On s’en fout des odeurs puantes, des cris des oiseaux et des animaux fous, des pollutions sonores des sirènes, des disputes des amateurs de cartes et de dominos aux alentours. On s’en fout des mendicités humiliantes des enfants des rues, des jeunes femmes prostituées par la précarité et la misère, des jeunes garçons abêtis « Bos la, Patron, Papa, manman la vi, Se ou ki Bondye nou wi, ban m yon adoken, baz ! ». On s’en fout des cadavres jonchés sur le pavé, sur les fatras, dans les trous d’égout. « Brase Nap Brase » !
L’essentiel pour ces indignes « riches » dédaigneux, indifférents, insouciants et insensibles à la misère de l’autre et du bien-être collectif, consiste à amasser le plus de billets rouges et de billets verts possibles, pour renflouer leurs comptes bancaires, verdir les sacs de billets rouges afin de les transférer sur des comptes bancaires chez l’Oncle Sam, en Europe ou chez le voisin. Plus tard, en guise de compensation à leurs poumons exposés aux pollutions propagées par les immondices, ces millionnaires indécents vont s’exhiber dans des excursions, des croisières onéreuses et des voyages dispendieux à Boca Raton, Punta Cana, Hawaii, Venise, Vérone, Londres, Manhattan, Dubai,…
Ils ne donnent rien en retour ; ils ne contribuent pas à l’amélioration des conditions de vies des communautés dans lesquelles ils s’enrichissent. Au contraire, ils exploitent les travailleurs jusqu’à la dernière goutte de sang en leur offrant de misérables salaires, pendant que ces employés leur fournissent de loyaux services en y travaillant sans relâche. Pourtant, à peine s’ils ont accès à des pauses, des congés annuels, de maternité, de maladies, des plans de retraite, de réparations en cas d’accidents, etc. Hormis de rares exceptions, ces patrons sont sans pitié, sans indulgence, sans respect pour leurs semblables qu’ils considèrent comme des bêtes de somme, des objets entre leurs mains qu’ils invectivent, humilient et marginalisent. Une véritable forme d’esclavage moderne.

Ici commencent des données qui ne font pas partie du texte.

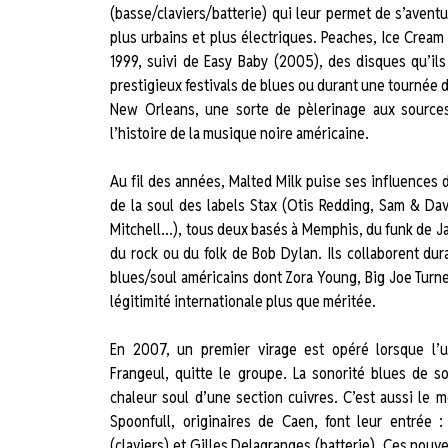
(basse/claviers/batterie) qui leur permet de s’aventu
plus urbains et plus électriques. Peaches, Ice Cream
1999, suivi de Easy Baby (2005), des disques qu’il
prestigieux festivals de blues ou durant une tournée
New Orleans, une sorte de pèlerinage aux source
l’histoire de la musique noire américaine.
Au fil des années, Malted Milk puise ses influences d
de la soul des labels Stax (Otis Redding, Sam & Dav
Mitchell…), tous deux basés à Memphis, du funk de J
du rock ou du folk de Bob Dylan. Ils collaborent du
blues/soul américains dont Zora Young, Big Joe Turne
légitimité internationale plus que méritée.
En 2007, un premier virage est opéré lorsque l’
Frangeul, quitte le groupe. La sonorité blues de s
chaleur soul d’une section cuivres. C’est aussi le
Spoonfull, originaires de Caen, font leur entrée :
(claviers) et Gilles Delagranges (batterie). Ces nouv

N’étaient les anticipations rationnelles, la dextérité et la prévoyance de nos courageux bayacous pour conduire leurs missions impossibles à l’aube du jour, les espaces climatisés et parfumés des déshonorables officiels auraient failli à résister aux odeurs fétides des excréments à destination du Bicentenaire et du Littoral. Ah oui, les racketteurs, les caméléons et « entrepreneurs » politiques se seraient retrouvés dans l’obligation de faire demi-tour, au bercail, au risque d’embaumer le palais, la primature, le parlement, les édifices publics et privés, cette fois-ci, de leurs valises et leurs vestes infectées par les odeurs nauséabondes susceptibles de défier la climatisation et les arômes des parfums Gucci ou Dolce Cabana.

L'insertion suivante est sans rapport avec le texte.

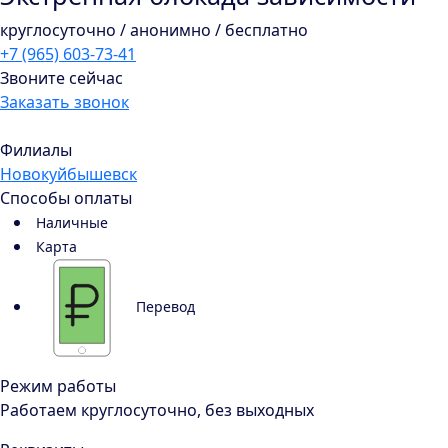
круглосуточно / анонимно / бесплатно
+7 (965) 603-73-41
Звоните сейчас
Заказать звонок
Филиалы
Новокуйбышевск
Способы оплаты
Наличные
Карта
Перевод
Режим работы
Работаем круглосуточно, без выходных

Message séculaire véhiculé par le Docteur Jean Price Mars dans « La Vocation de l’Elite », la destinée d’un pays doit être l’apanage des hommes et des femmes dignes, honnêtes, compétents, capables de concevoir des mouvements d’idées, alimenter des réflexions, des aspirations et des inspirations complexes pour freiner la kokoratisation et redonner le goût de la qualité, de l’esthétique et de l’excellence aux âmes bafouées par ce régime, champion de la kokoratisation.